Amazon paid a total of £220 million in direct taxes in the UK last year despite its total revenues from doing business in the country amounting to £10.9 billion.
Last night, for the first time in 21 years of trading in Britain, the US online retailer published details of the taxes that it paid in the past year.
Employer taxes accounted for the largest proportion of direct taxation, as the retailer employs 27,500 people in the UK, followed by business rates and corporation tax.
The company said that its total UK contribution in direct and indirect taxes was £793 million and that it invested £625 million in its infrastructure.
Amazon does not publish details of most of its UK profits or tax payments because retail sales, which totalled £6.7 billion in 2017, go through a Luxembourg company, Amazon EU, which reports only aggregated Europe-wide figures.
Amazon revealed earlier this year that it paid £63.4 million in business rates, about £40 million less than Next, the high street fashion chain, which made half the sales of Amazon.
Separately, in a filing to be lodged at Companies House today, Amazon UK Services, which is a small part of the group’s activities in Britain, will report that it made a pre-tax profit of £75.4 million compared with £72.4 million in 2017. Turnover rose to £2.4 billion from £2 billion previously.
Amazon, which is valued at $883 billion (£730 billion), was founded in 1994 by Jeff Bezos, a former hedge fund executive. He is the world’s richest person with a fortune of about $110.7 billion, despite having paid a $38 billion divorce settlement.
As well as its cloud computing and online retail units, Amazon bought Whole Foods, the upmarket organic grocer, for $13.7 billion in 2017, greatly expanding its footprint in US groceries. Amazon has about 475 Whole Foods stores in the US with a few in the UK.
Last year the company became the focus of anger from MPs and campaigners who called on the government to change the law to force Amazon to reveal the true level of its UK profits.

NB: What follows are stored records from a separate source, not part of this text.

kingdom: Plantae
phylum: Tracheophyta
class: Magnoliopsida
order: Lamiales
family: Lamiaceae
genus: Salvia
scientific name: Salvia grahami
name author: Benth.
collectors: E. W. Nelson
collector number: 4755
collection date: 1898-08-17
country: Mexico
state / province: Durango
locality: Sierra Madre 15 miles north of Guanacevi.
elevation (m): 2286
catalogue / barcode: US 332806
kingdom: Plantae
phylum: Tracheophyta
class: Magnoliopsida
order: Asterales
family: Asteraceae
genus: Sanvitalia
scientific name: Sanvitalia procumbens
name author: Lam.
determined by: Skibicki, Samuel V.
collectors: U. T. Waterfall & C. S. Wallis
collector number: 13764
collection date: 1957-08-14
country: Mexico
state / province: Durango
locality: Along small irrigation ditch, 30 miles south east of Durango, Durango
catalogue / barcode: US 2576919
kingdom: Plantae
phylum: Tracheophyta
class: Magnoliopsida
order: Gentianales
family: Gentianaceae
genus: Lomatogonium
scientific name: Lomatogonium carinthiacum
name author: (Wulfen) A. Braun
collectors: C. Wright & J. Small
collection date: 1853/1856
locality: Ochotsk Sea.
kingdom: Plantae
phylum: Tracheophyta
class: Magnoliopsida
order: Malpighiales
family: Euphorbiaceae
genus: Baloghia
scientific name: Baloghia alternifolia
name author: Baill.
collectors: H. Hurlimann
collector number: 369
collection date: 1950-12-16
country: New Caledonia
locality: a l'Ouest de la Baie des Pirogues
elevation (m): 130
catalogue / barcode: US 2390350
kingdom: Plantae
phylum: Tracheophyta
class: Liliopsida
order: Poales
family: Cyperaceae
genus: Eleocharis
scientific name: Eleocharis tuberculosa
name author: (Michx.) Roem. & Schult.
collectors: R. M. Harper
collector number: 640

The company revealed in August last year that its UK Services subsidiary paid £1.7 million in UK tax in 2017 on revenues of £2 billion and profits of £79 million. The corporation tax bill of £4.6 million for the branch of the company that runs its UK warehouses and customer services fell by 38 per cent while its operating profits tripled. Payments of £2.9 million were deferred.
The small tax bill was the result of an employee share scheme structured in a way that reduces Amazon’s tax liability when the share price rises. Critics said that the numbers were misleading because Amazon did not report details of the tax paid on three quarters of its UK revenues, leaving taxpayers in the dark about its total contribution.
Amazon and other online retail groups face the prospect of a tax based on 2 per cent of sales next year as part of the government’s plan to help high street shops to compete on equal terms.
Retailers’ bosses such as Dave Lewis, Tesco’s chief executive, and Mike Ashley, the owner of Sports Direct, have called for an online sales tax to help to give high street shops fairer terms.
Amazon said last night: “The UK is a hotbed of talent and opportunity and we’re pleased to play a role in nourishing that and supporting growth.”